3. Of Coleridge's poetry, in its most matured form, and in its best specimens, the most distinguishing characteristics are vividness of imagination and subtlety of thought, combined with un rivalled beauty and expressiveness of diction, and the most exquisite melody of verse. With the exception of a vein of melancholy and meditative tenderness, flowing rather from a contemplative survey of the mystery—the strangely mingled good and evil-of all things human than connected with any individual interests, there is not in general much of passion in his compo

sitions, and he is not well fitted, therefore, to become a very popular poet, or a favorite with the multitude.

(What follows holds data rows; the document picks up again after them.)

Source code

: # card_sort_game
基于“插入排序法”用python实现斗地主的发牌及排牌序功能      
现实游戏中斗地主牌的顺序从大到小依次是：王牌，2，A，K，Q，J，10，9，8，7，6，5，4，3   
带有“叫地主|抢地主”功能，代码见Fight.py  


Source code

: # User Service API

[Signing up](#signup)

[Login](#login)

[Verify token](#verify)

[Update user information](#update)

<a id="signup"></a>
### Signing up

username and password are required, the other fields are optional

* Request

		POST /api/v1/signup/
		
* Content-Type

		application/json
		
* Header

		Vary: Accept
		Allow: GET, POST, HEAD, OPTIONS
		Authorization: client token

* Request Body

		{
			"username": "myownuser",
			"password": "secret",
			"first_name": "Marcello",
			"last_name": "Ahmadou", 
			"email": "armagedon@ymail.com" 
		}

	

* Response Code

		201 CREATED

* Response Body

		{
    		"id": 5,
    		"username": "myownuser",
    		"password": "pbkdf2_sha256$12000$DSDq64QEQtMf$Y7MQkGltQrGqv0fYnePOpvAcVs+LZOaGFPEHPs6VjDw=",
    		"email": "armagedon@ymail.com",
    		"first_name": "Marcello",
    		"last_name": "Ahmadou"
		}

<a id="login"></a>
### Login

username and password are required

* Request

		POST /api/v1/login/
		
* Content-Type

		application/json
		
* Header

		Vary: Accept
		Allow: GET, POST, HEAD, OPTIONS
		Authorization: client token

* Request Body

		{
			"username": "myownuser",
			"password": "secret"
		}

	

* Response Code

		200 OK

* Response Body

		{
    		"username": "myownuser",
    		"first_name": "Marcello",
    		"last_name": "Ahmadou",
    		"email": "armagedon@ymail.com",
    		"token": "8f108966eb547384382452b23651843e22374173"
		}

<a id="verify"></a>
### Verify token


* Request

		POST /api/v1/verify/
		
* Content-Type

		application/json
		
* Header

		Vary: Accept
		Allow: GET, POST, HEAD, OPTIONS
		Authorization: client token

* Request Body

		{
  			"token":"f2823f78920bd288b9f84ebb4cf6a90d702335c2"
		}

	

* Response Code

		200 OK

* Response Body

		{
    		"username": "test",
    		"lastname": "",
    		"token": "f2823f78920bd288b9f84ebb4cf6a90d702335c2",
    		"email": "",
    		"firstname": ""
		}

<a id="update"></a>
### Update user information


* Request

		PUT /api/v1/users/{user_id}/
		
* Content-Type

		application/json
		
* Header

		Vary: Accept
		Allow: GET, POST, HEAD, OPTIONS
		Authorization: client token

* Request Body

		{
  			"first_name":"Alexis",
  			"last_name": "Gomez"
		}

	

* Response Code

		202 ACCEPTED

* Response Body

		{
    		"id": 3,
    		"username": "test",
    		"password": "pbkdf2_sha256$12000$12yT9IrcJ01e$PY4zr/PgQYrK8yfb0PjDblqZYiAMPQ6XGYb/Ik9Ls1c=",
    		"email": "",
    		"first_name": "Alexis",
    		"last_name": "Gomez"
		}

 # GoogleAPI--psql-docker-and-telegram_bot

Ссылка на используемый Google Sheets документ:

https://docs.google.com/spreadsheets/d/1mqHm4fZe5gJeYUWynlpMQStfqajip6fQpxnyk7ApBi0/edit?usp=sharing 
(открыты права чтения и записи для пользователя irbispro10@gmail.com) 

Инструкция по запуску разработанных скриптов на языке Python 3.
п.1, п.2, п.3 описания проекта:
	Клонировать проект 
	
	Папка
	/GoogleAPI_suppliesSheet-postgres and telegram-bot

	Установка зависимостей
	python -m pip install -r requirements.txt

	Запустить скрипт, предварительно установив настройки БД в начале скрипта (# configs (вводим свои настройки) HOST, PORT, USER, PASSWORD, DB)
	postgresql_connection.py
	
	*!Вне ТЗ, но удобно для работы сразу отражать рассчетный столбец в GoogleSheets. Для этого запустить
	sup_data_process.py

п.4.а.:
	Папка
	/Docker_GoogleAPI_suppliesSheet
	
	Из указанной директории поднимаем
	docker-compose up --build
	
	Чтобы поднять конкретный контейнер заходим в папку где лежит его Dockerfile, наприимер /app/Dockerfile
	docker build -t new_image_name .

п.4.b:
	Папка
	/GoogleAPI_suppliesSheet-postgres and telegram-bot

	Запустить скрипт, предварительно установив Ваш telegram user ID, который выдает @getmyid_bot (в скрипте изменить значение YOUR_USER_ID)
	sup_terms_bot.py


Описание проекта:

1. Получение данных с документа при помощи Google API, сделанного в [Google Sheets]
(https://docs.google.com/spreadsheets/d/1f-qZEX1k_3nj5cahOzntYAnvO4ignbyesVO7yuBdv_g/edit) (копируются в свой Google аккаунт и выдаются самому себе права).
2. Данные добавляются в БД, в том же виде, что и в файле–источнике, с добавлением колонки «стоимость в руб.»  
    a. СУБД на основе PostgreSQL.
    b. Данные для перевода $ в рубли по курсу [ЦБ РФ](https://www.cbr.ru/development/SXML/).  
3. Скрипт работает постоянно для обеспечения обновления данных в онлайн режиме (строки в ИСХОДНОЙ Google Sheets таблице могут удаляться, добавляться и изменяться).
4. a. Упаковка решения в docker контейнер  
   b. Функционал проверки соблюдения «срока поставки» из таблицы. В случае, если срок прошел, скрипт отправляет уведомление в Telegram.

4. His love itself, warm and tender as it is, is still Platonic and spiritual in its tenderness, rather than a thing of flesh and blood. There is nothing in his poetry of the pulse of fire that throbs in that of Burns; neither has he much of the homely every-day truth, the proverbial and universally applicable wisdom of Wordsworth. Coleridge was, far more than either of these poets, “ of imagination all compact.” The fault of his poetry is the same that belongs to that of Spenser—it is too purely or unalloyedly poetical. But rarely, on the other hand, has there existed an imagination in which so much originality and daring were associated and harmonized with so gentle and tremblingly delicate a sense of beauty. Some of his minor poems especially, for the richness of their coloring combined with the most perfect finish, can be compared only to the flowers which spring up into loveliness at the touch of “great creating nature.” The words, the rhyme, the whole flow of the music seem to be not so much the mere expression or sign of the thought as its blossoming or irradiation of the bright essence, the equally bright though sensible effluence.

I.-LOVE.

1. All thoughts, all passions, all delights,

Whatever stirs this mortal frame,
All are but ministers * of Love,

And feed his sacred flame,

LITERARY ANALYSIS.—To what class of poetry does this poem belong? Ans. It belongs to the class of lyric poetry.

State the versification of the poem. Ans. The poem is written in stanzas of four lines, the first three of which are iambic tetrameter, while the fourth is an iambic trimeter; the fourth and second lines rhyme.

What are the chief characteristics of the poem? Ans. They are a fine union of passion with delicacy, and of both with the sweetest, richest music.

1-4. All... flame. What kind of statement is made in the first stanza, a particular or a general statement? What purpose does this stanza serve ? Point out an example of personification in these lines.-Explain “ministers” as here used.